In this work, we investigate the means of using curiosity on replay buffers to improve offline multi-task continual reinforcement learning when tasks, which are defined by the non-stationarity in the environment, are non labeled and not evenly exposed to the learner in time. In particular, we investigate the use of curiosity both as a tool for task boundary detection and as a priority metric when it comes to retaining old transition tuples, which we respectively use to propose two different buffers. Firstly, we propose a Hybrid Reservoir Buffer with Task Separation (HRBTS), where curiosity is used to detect task boundaries that are not known due to the task agnostic nature of the problem. Secondly, by using curiosity as a priority metric when it comes to retaining old transition tuples, a Hybrid Curious Buffer (HCB) is proposed. We ultimately show that these buffers, in conjunction with regular reinforcement learning algorithms, can be used to alleviate the catastrophic forgetting issue suffered by the state of the art on replay buffers when the agent's exposure to tasks is not equal along time. We evaluate catastrophic forgetting and the efficiency of our proposed buffers against the latest works such as the Hybrid Reservoir Buffer (HRB) and the Multi-Time Scale Replay Buffer (MTR) in three different continual reinforcement learning settings. Experiments were done on classical control tasks and Metaworld environment. Experiments show that our proposed replay buffers display better immunity to catastrophic forgetting compared to existing works in most of the settings.

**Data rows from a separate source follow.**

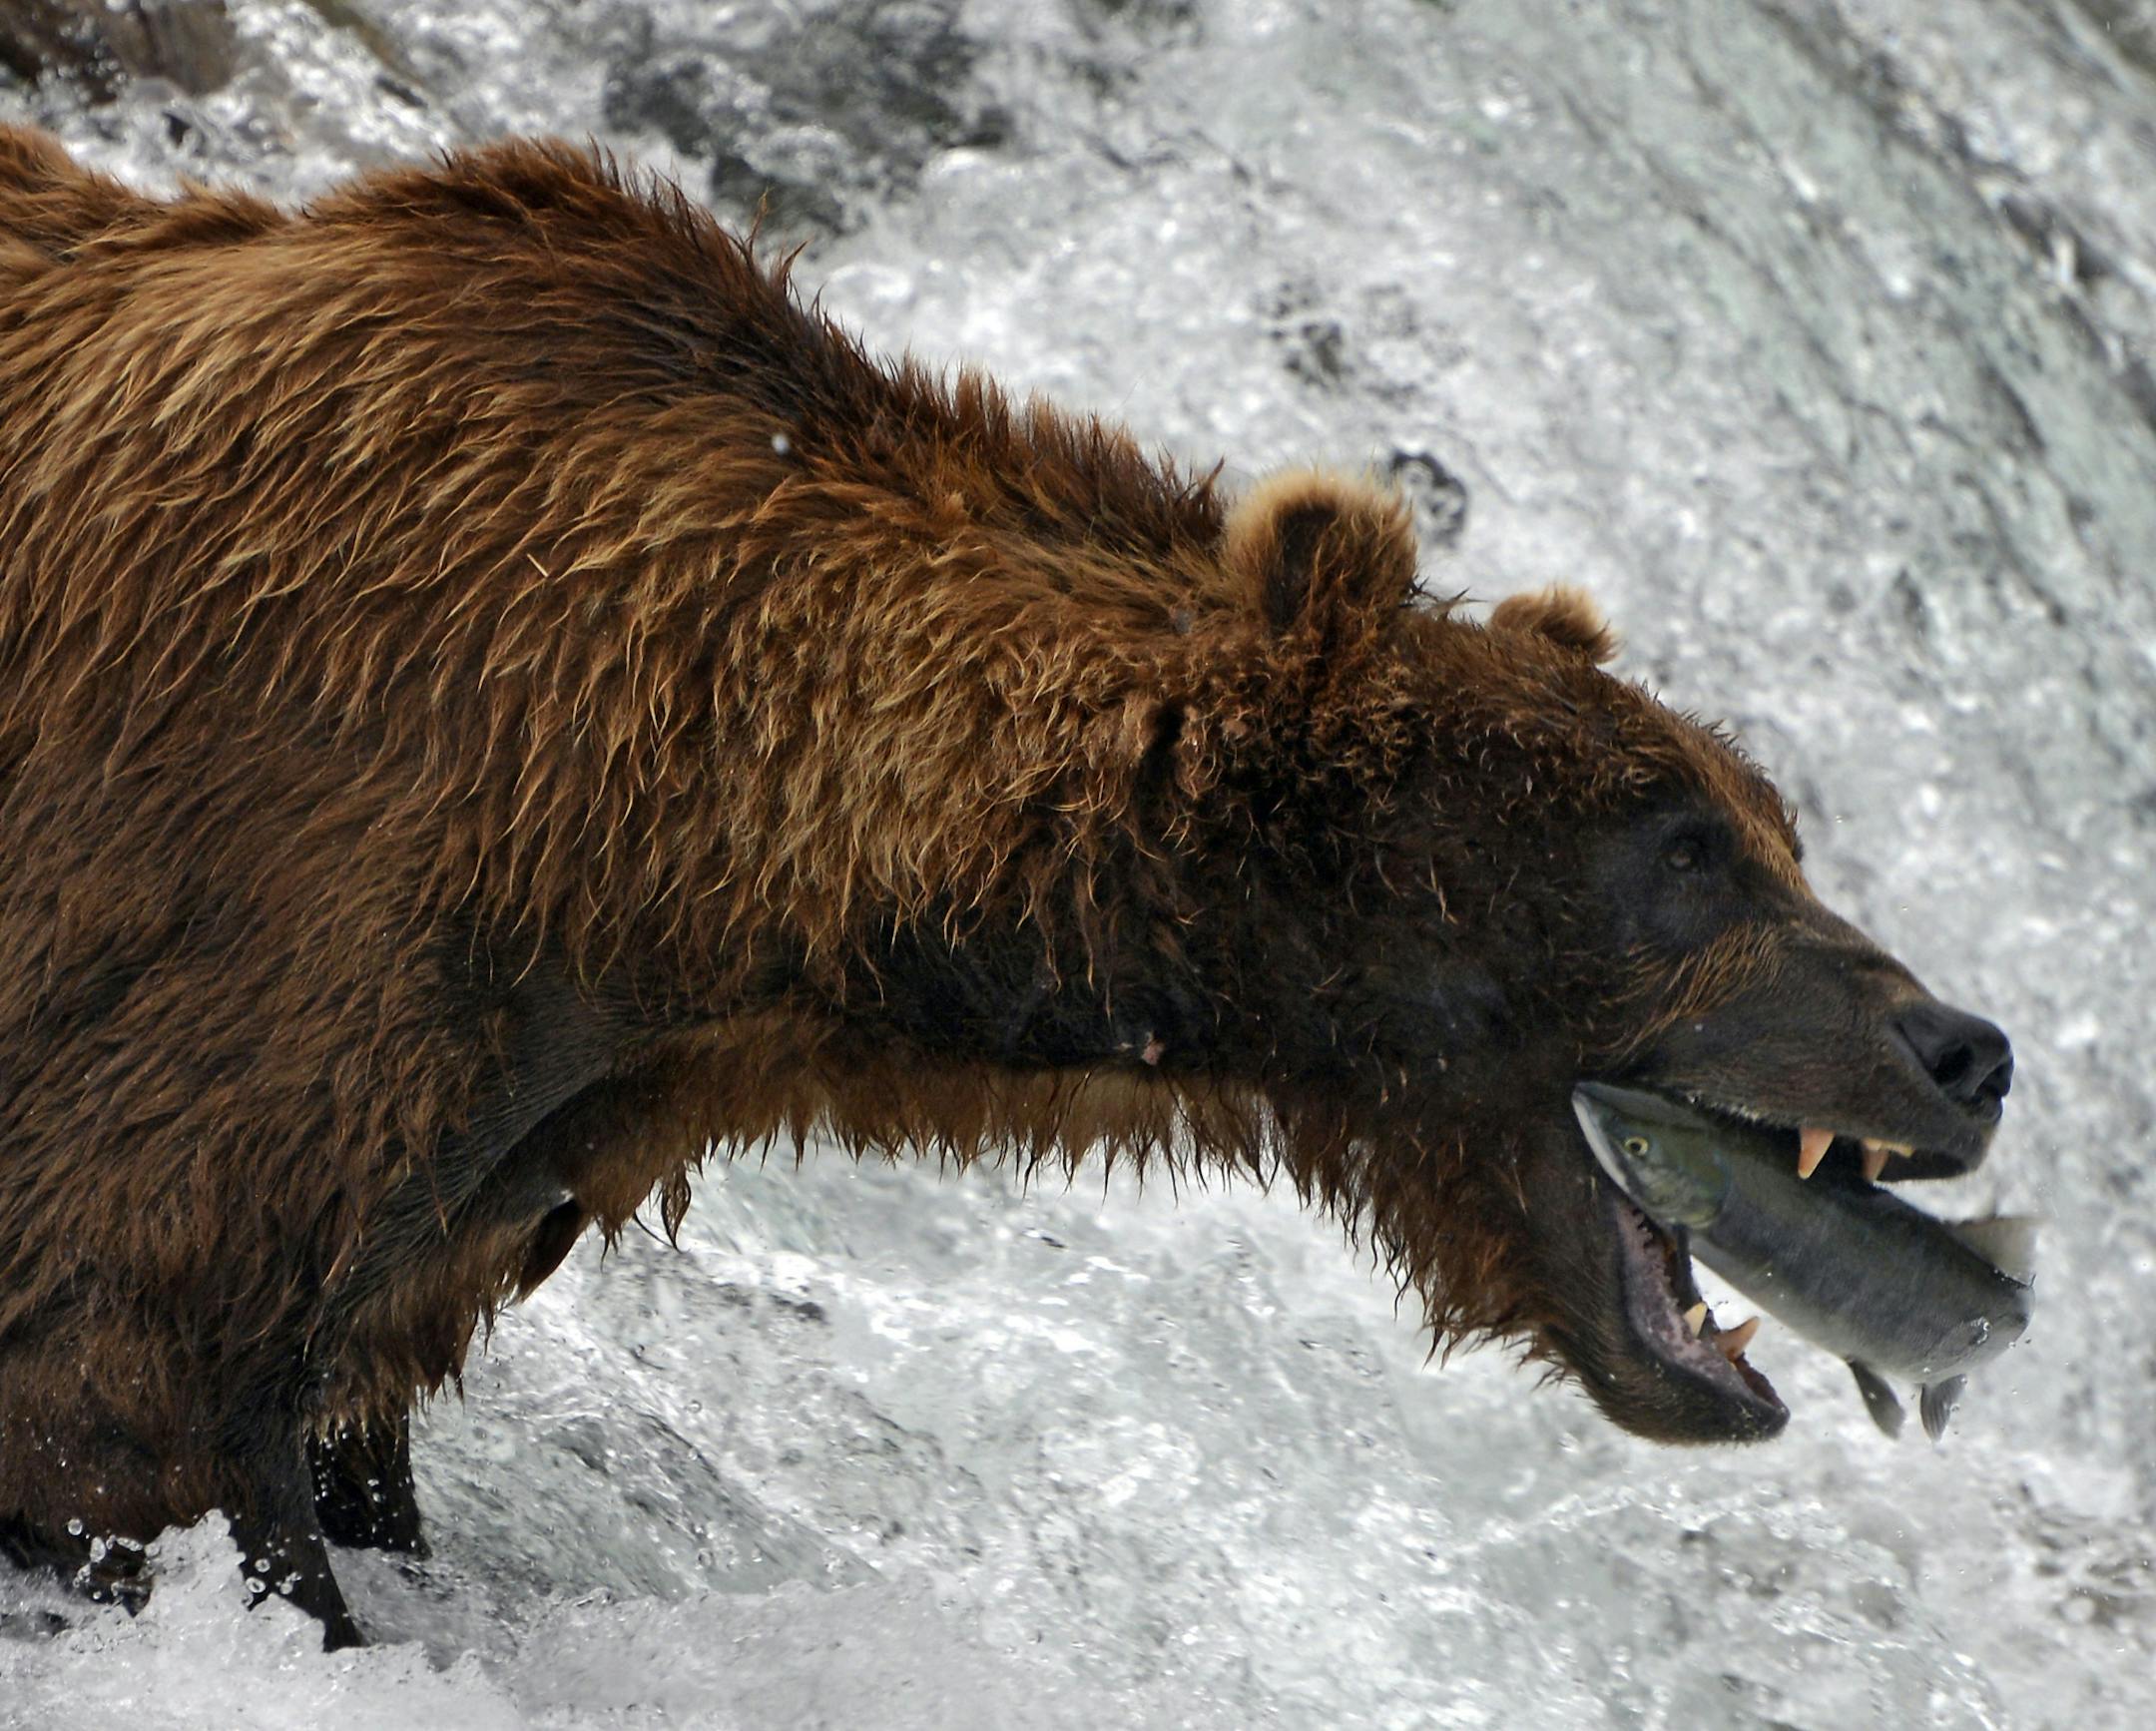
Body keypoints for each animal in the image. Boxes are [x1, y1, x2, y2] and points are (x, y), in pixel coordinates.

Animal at [0, 127, 2014, 1648]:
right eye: (1682, 849)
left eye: (1777, 830)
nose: (1965, 1046)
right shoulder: (314, 880)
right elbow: (126, 1395)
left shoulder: (522, 1134)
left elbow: (350, 1409)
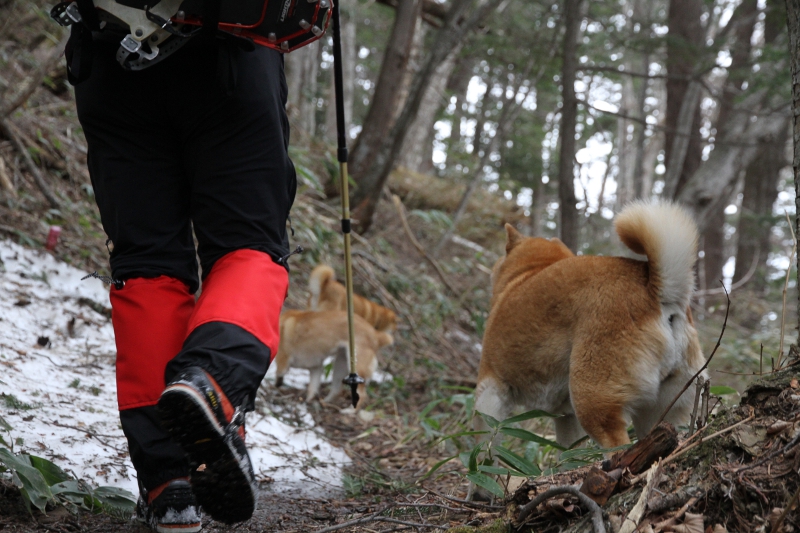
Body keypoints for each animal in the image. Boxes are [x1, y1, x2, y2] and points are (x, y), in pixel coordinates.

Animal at [476, 203, 708, 448]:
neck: (527, 273)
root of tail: (654, 291)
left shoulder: (489, 390)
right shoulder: (566, 415)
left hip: (592, 403)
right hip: (660, 411)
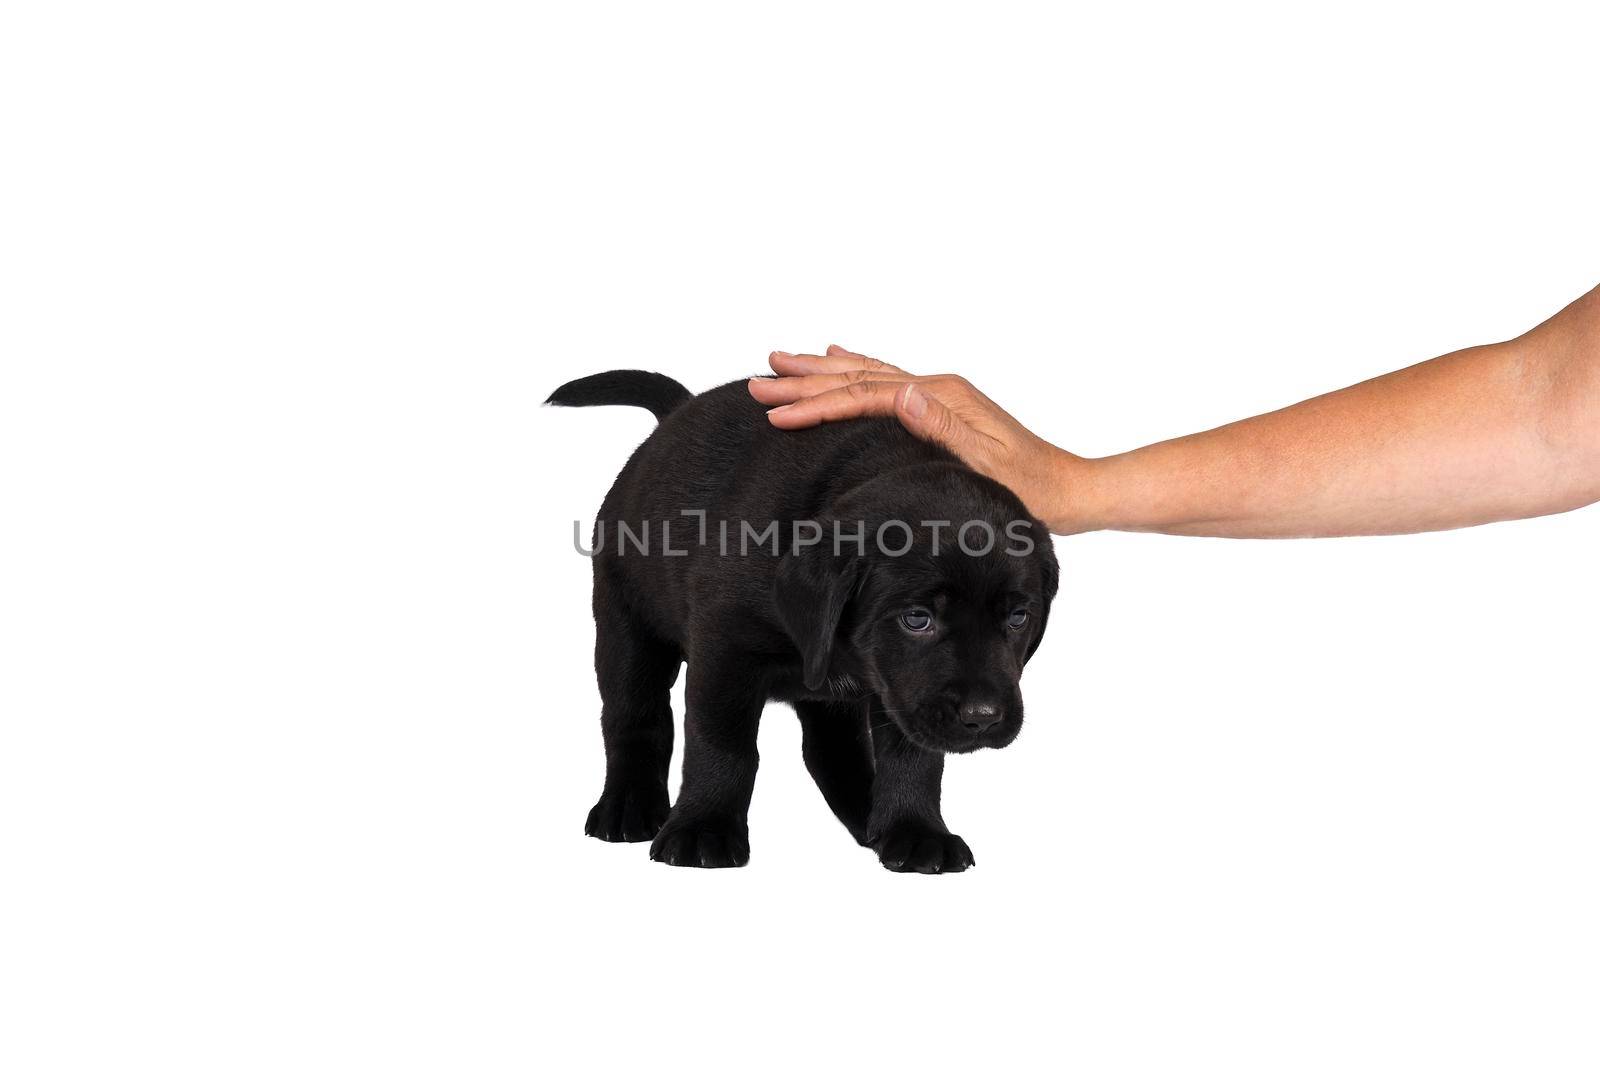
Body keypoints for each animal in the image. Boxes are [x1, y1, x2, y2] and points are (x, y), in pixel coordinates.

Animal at [544, 371, 1056, 870]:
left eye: (1018, 617)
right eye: (917, 619)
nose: (983, 718)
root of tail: (676, 414)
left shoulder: (899, 691)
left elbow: (913, 757)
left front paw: (915, 831)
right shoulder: (725, 651)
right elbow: (721, 743)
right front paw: (703, 829)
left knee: (832, 751)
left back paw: (868, 819)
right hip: (627, 625)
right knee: (634, 715)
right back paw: (628, 808)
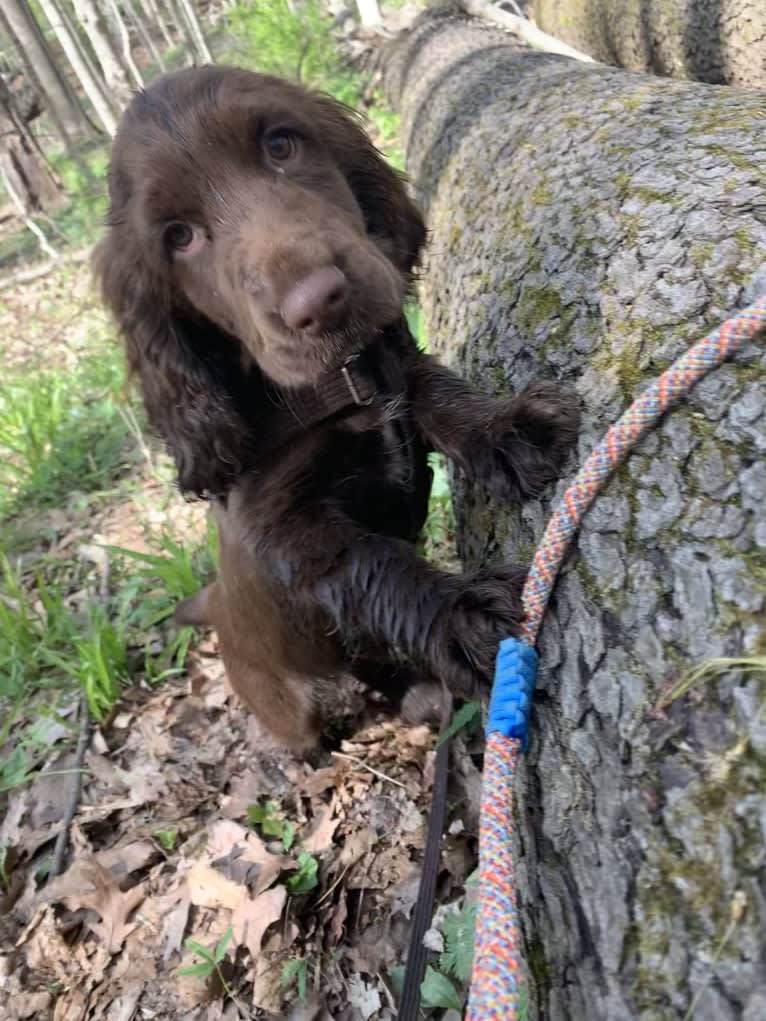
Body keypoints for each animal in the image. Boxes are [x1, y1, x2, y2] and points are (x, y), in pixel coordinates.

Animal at [94, 65, 576, 751]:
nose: (319, 301)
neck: (338, 381)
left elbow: (439, 394)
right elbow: (371, 563)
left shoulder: (393, 368)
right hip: (285, 702)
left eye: (280, 144)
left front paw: (512, 430)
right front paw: (467, 616)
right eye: (178, 237)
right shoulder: (286, 533)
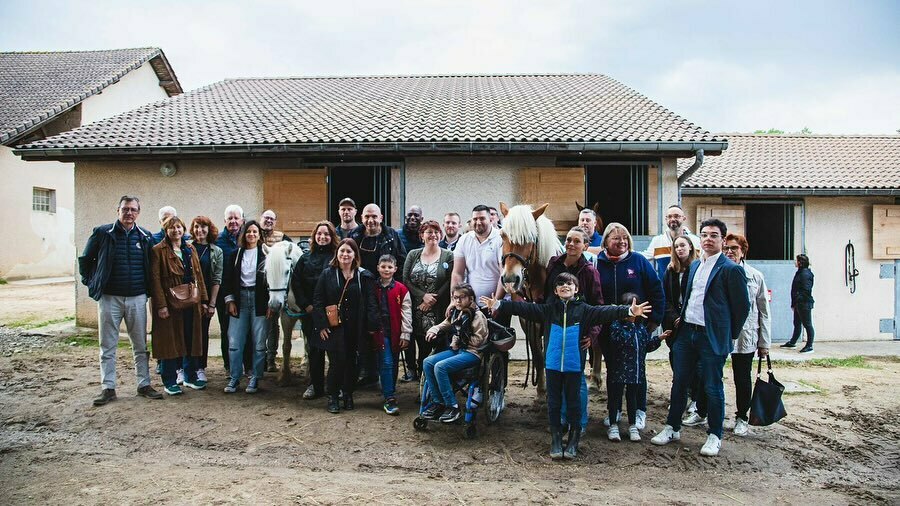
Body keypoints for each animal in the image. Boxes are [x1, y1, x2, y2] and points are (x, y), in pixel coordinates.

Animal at [262, 239, 304, 386]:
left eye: (286, 271)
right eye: (266, 272)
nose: (274, 305)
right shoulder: (286, 316)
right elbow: (286, 346)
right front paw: (285, 376)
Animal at [500, 202, 564, 396]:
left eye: (529, 238)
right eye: (502, 235)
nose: (510, 279)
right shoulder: (527, 320)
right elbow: (538, 354)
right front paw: (542, 389)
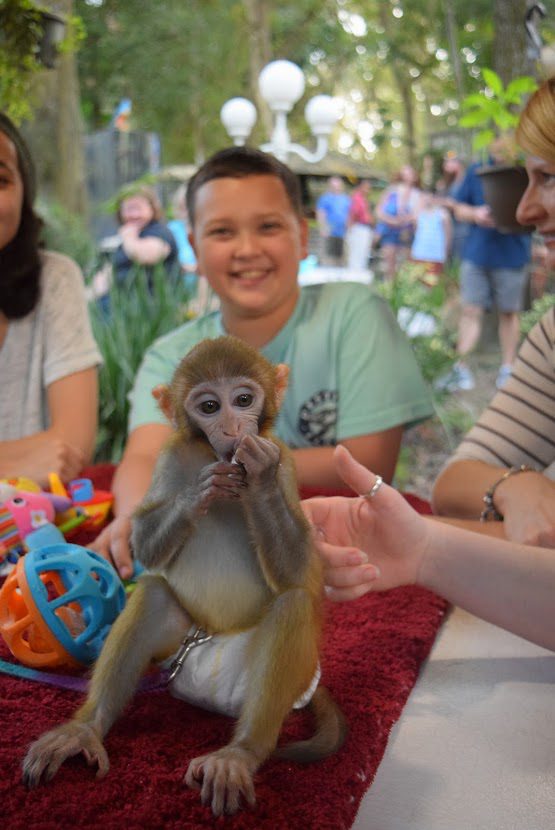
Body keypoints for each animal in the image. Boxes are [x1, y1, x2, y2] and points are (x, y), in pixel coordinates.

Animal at [22, 335, 347, 817]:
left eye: (243, 400)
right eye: (209, 406)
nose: (231, 428)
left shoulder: (287, 462)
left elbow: (298, 573)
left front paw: (260, 475)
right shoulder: (172, 455)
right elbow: (144, 541)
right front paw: (200, 491)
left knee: (291, 604)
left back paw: (240, 754)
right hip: (178, 645)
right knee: (155, 594)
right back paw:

翻译：在本研究中，我们探讨了在任务未标注且时间上不均衡暴露给学习器的情况下，利用回放缓冲区中的好奇心机制来改进离线多任务持续强化学习的方法。这些任务由环境中的非平稳性定义。具体而言，我们研究了好奇心在任务边界检测和保留旧状态转移元组的优先级度量中的双重作用，并据此提出两种不同的缓冲区。首先，我们提出了一种带有任务分离的混合水库缓冲区（HRBTS），其中利用好奇心检测由于问题任务无关特性而未知的任务边界。其次，通过将好奇心作为保留旧状态转移元组的优先级度量，我们提出了一种混合好奇心缓冲区（HCB）。我们最终证明，这些缓冲区与常规强化学习算法结合使用时，可以缓解当代理在时间上不均衡地接触任务时，现有回放缓冲区技术所面临的灾难性遗忘问题。我们在三种不同的持续强化学习设置中，评估了灾难性遗忘现象及我们所提缓冲区的效率，并与最新研究（如混合水库缓冲区HRB和多时间尺度回放缓冲区MTR）进行了比较。实验在经典控制任务和Metaworld环境中进行。实验结果表明，在大多数设置下，我们所提出的回放缓冲区相比现有工作展现出更好的抗灾难性遗忘能力。